What the exercise asks
The line containing "right shoulder: (554, 451)" marks where to begin. Write out that line and every line after it exactly, through the last line below.

Collection entries
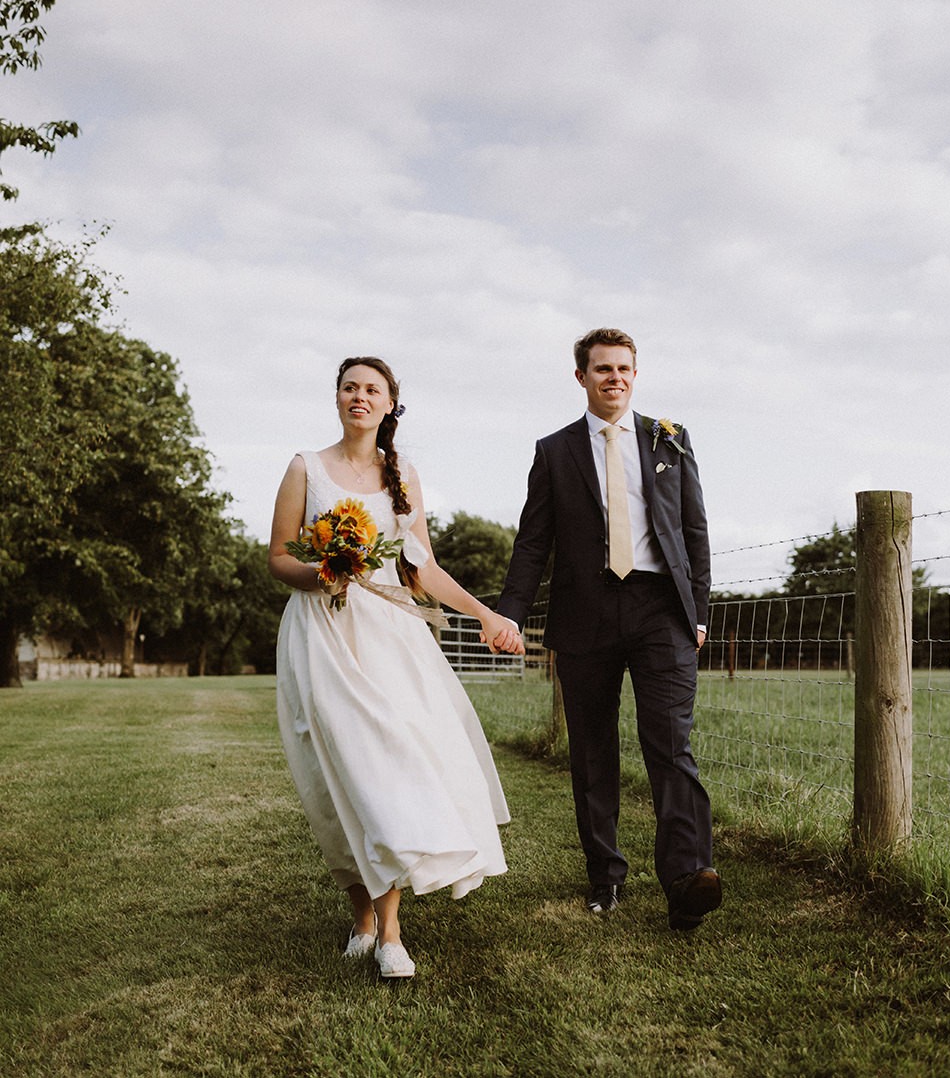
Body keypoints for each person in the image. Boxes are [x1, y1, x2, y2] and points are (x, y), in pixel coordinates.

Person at [268, 355, 523, 980]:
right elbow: (277, 557)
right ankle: (361, 915)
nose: (360, 396)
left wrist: (486, 615)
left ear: (389, 405)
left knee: (389, 767)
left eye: (372, 389)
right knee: (338, 776)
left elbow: (423, 570)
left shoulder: (402, 474)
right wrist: (325, 571)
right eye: (350, 386)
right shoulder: (306, 468)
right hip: (323, 634)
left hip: (391, 636)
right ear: (336, 398)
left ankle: (390, 931)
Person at [496, 328, 720, 931]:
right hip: (585, 611)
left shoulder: (669, 439)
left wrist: (697, 611)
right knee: (592, 751)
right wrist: (510, 613)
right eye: (602, 369)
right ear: (582, 378)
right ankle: (606, 877)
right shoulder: (554, 451)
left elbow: (695, 531)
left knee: (671, 744)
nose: (613, 378)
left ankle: (686, 879)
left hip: (661, 612)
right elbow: (533, 542)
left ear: (635, 375)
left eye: (623, 368)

Answer below
right shoulder: (554, 451)
left elbow: (695, 531)
left knee: (671, 744)
nose: (613, 378)
left ankle: (686, 879)
left hip: (661, 612)
right elbow: (533, 542)
left ear: (635, 375)
left eye: (623, 368)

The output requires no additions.